* MATERIAL SHOWN
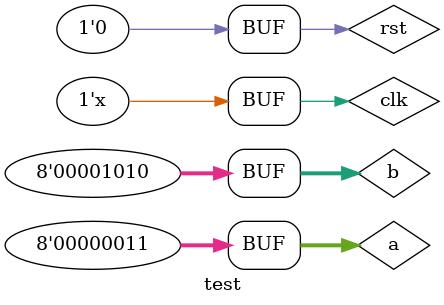
<source format=v>
module test;

localparam W=8;

reg clk, rst;

reg [W-1:0] a,b;
wire done;
wire [W-1:0] quotient, remainder;

divider #(W) myDiv( a, b,clk, rst, done, quotient, remainder);

always begin
  # 2 clk = ~clk;
end

initial begin

  clk = 0; rst = 0;
  #1 rst = 1;
  #3 rst = 0;
     a = 3;
     b = 10;
end
endmodule

</source>
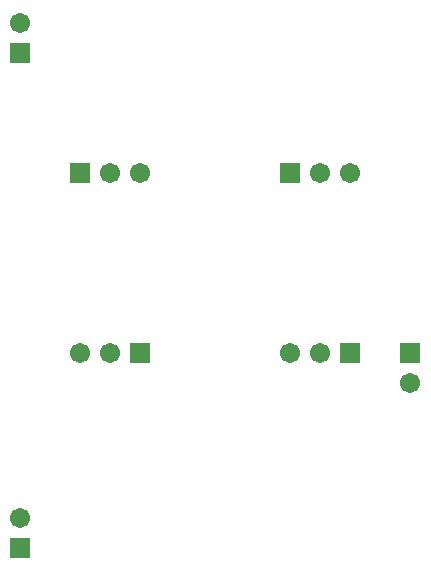
<source format=gbl>
G04 MADE WITH FRITZING*
G04 WWW.FRITZING.ORG*
G04 DOUBLE SIDED*
G04 HOLES PLATED*
G04 CONTOUR ON CENTER OF CONTOUR VECTOR*
%ASAXBY*%
%FSLAX23Y23*%
%MOIN*%
%OFA0B0*%
%SFA1.0B1.0*%
%ADD10C,0.067559*%
%ADD11R,0.067559X0.067559*%
%LNCOPPER0*%
G90*
G70*
G54D10*
X1544Y871D03*
X1544Y771D03*
X1144Y1471D03*
X1244Y1471D03*
X1344Y1471D03*
X444Y1471D03*
X544Y1471D03*
X644Y1471D03*
X644Y871D03*
X544Y871D03*
X444Y871D03*
X1344Y871D03*
X1244Y871D03*
X1144Y871D03*
X244Y1871D03*
X244Y1971D03*
X244Y221D03*
X244Y321D03*
G54D11*
X1544Y871D03*
X1144Y1471D03*
X444Y1471D03*
X644Y871D03*
X1344Y871D03*
X244Y1871D03*
X244Y221D03*
G04 End of Copper0*
M02*
</source>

* ACTIVITY
Write out, please, the lines of the listing above from the one with "module test;" through the very last, exactly as given and with no pictures.

* TASK SOLUTION
module test;

localparam W=8;

reg clk, rst;

reg [W-1:0] a,b;
wire done;
wire [W-1:0] quotient, remainder;

divider #(W) myDiv( a, b,clk, rst, done, quotient, remainder);

always begin
  # 2 clk = ~clk;
end

initial begin

  clk = 0; rst = 0;
  #1 rst = 1;
  #3 rst = 0;
     a = 3;
     b = 10;
end
endmodule

</source>
<source format=gbl>
G04 MADE WITH FRITZING*
G04 WWW.FRITZING.ORG*
G04 DOUBLE SIDED*
G04 HOLES PLATED*
G04 CONTOUR ON CENTER OF CONTOUR VECTOR*
%ASAXBY*%
%FSLAX23Y23*%
%MOIN*%
%OFA0B0*%
%SFA1.0B1.0*%
%ADD10C,0.067559*%
%ADD11R,0.067559X0.067559*%
%LNCOPPER0*%
G90*
G70*
G54D10*
X1544Y871D03*
X1544Y771D03*
X1144Y1471D03*
X1244Y1471D03*
X1344Y1471D03*
X444Y1471D03*
X544Y1471D03*
X644Y1471D03*
X644Y871D03*
X544Y871D03*
X444Y871D03*
X1344Y871D03*
X1244Y871D03*
X1144Y871D03*
X244Y1871D03*
X244Y1971D03*
X244Y221D03*
X244Y321D03*
G54D11*
X1544Y871D03*
X1144Y1471D03*
X444Y1471D03*
X644Y871D03*
X1344Y871D03*
X244Y1871D03*
X244Y221D03*
G04 End of Copper0*
M02*
</source>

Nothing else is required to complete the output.